[Stored data entries]
☆ ☆ ☆

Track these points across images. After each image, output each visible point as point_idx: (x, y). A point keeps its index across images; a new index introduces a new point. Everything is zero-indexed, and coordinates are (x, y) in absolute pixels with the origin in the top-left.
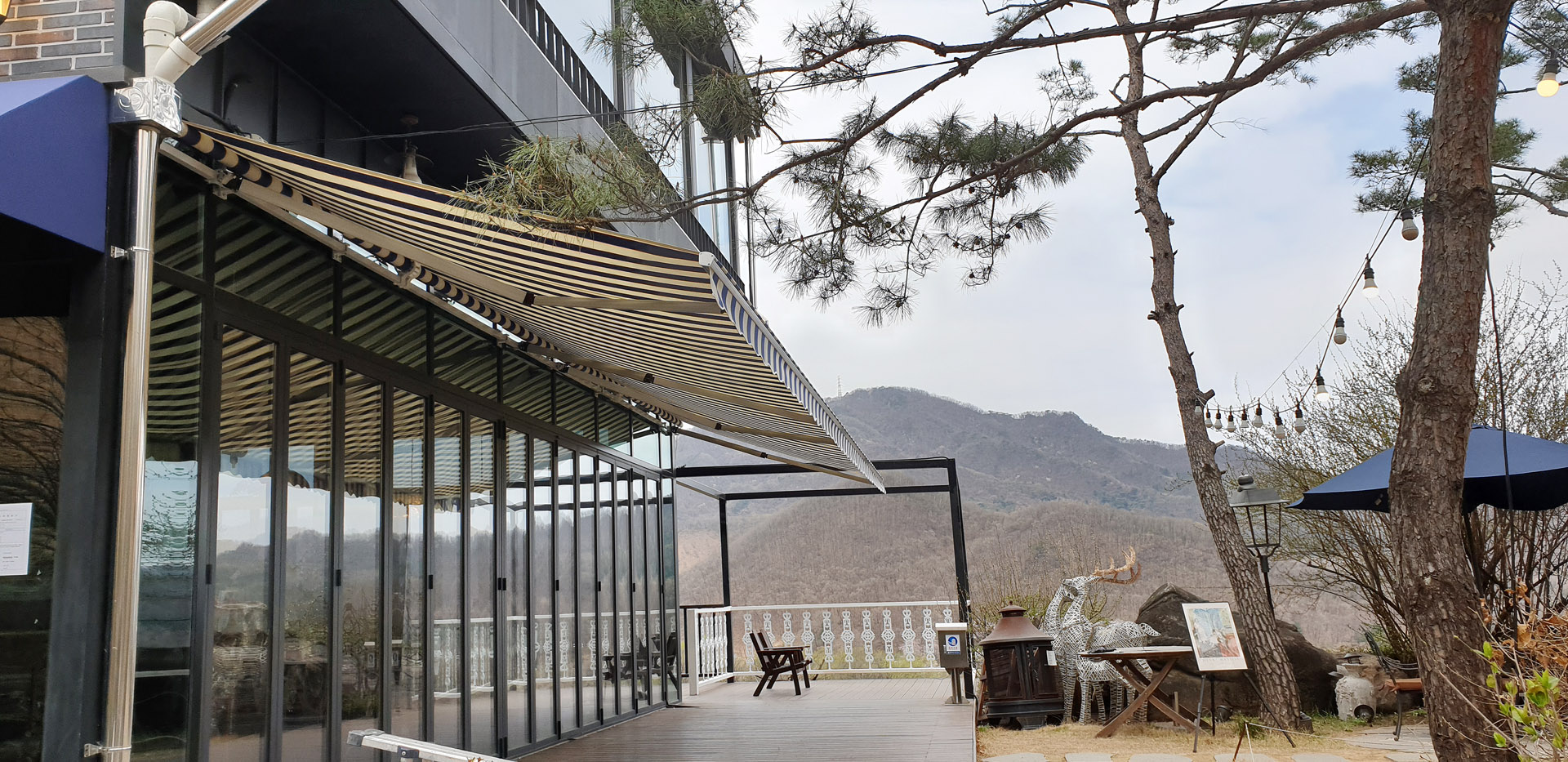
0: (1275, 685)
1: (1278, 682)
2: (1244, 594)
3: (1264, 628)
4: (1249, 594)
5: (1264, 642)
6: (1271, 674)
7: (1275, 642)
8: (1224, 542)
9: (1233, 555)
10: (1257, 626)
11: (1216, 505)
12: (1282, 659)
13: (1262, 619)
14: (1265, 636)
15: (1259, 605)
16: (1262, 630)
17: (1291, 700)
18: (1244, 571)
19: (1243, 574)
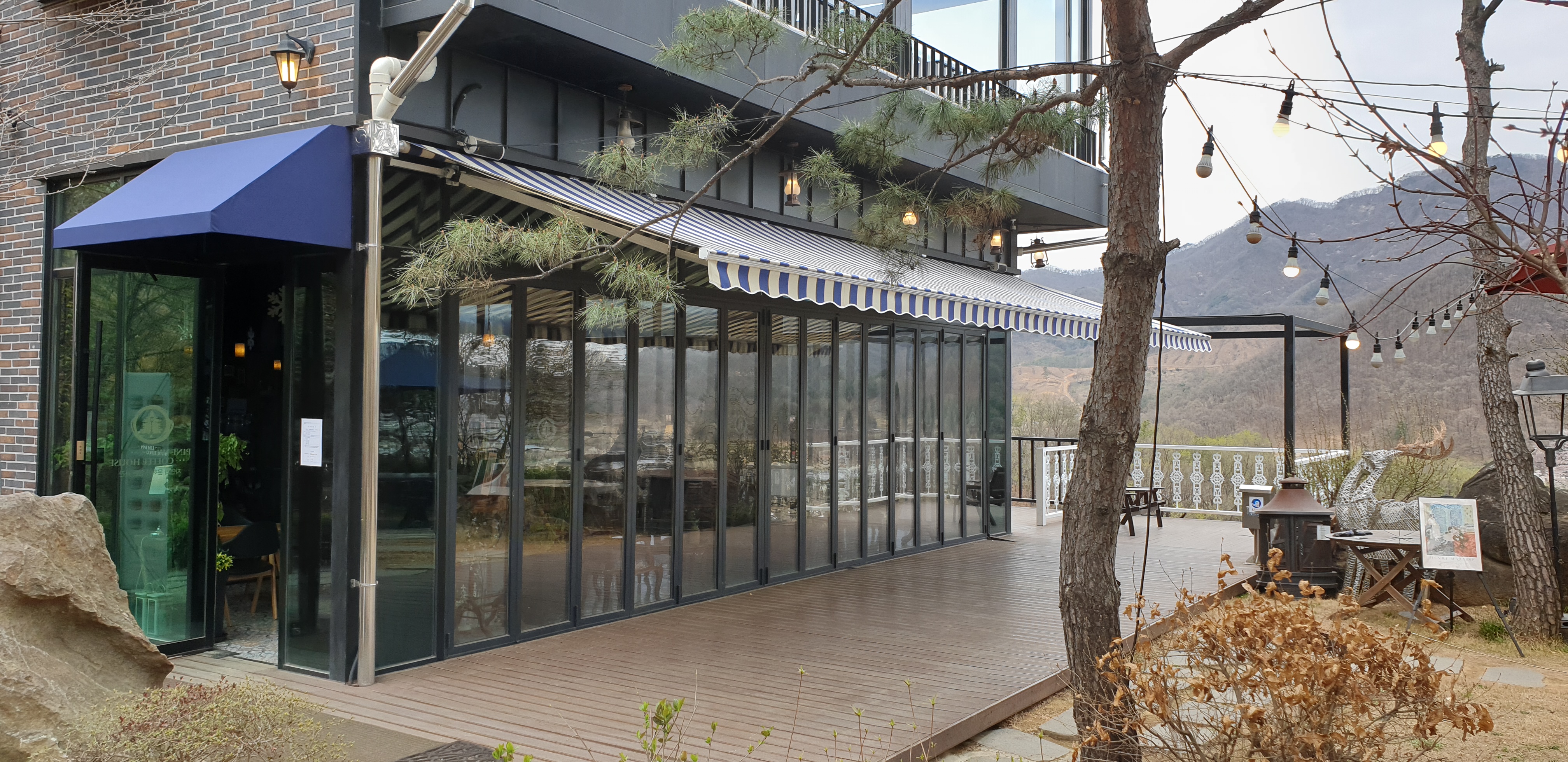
0: (1528, 589)
1: (1531, 586)
2: (1507, 490)
3: (1524, 528)
4: (1513, 490)
5: (1521, 543)
6: (1525, 577)
7: (1536, 543)
8: (1495, 433)
9: (1502, 448)
10: (1516, 525)
11: (1493, 392)
12: (1540, 562)
13: (1524, 519)
14: (1524, 536)
15: (1523, 504)
16: (1521, 530)
17: (1545, 606)
18: (1512, 466)
19: (1510, 469)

☆ ☆ ☆

### Brief
Set down all the entries above verbatim, and include none of the pictures.

### Expected answer
Track these points across images. After each image, output each visible point as point_idx: (x, y). A point keeps its index across images; a new index introduces a new point. Everything is zero-indexed, and coordinates are (x, y) in absolute pixels with the origin in the top-left.
0: (1275, 685)
1: (1278, 682)
2: (1244, 594)
3: (1264, 628)
4: (1249, 594)
5: (1264, 642)
6: (1271, 674)
7: (1275, 642)
8: (1224, 542)
9: (1233, 555)
10: (1257, 626)
11: (1216, 505)
12: (1282, 659)
13: (1262, 619)
14: (1265, 636)
15: (1259, 605)
16: (1262, 630)
17: (1291, 700)
18: (1244, 571)
19: (1243, 574)
0: (1528, 589)
1: (1531, 586)
2: (1507, 490)
3: (1524, 528)
4: (1513, 490)
5: (1521, 543)
6: (1525, 577)
7: (1536, 543)
8: (1495, 433)
9: (1502, 448)
10: (1516, 525)
11: (1493, 392)
12: (1540, 562)
13: (1524, 519)
14: (1524, 536)
15: (1523, 504)
16: (1521, 530)
17: (1545, 606)
18: (1512, 466)
19: (1510, 469)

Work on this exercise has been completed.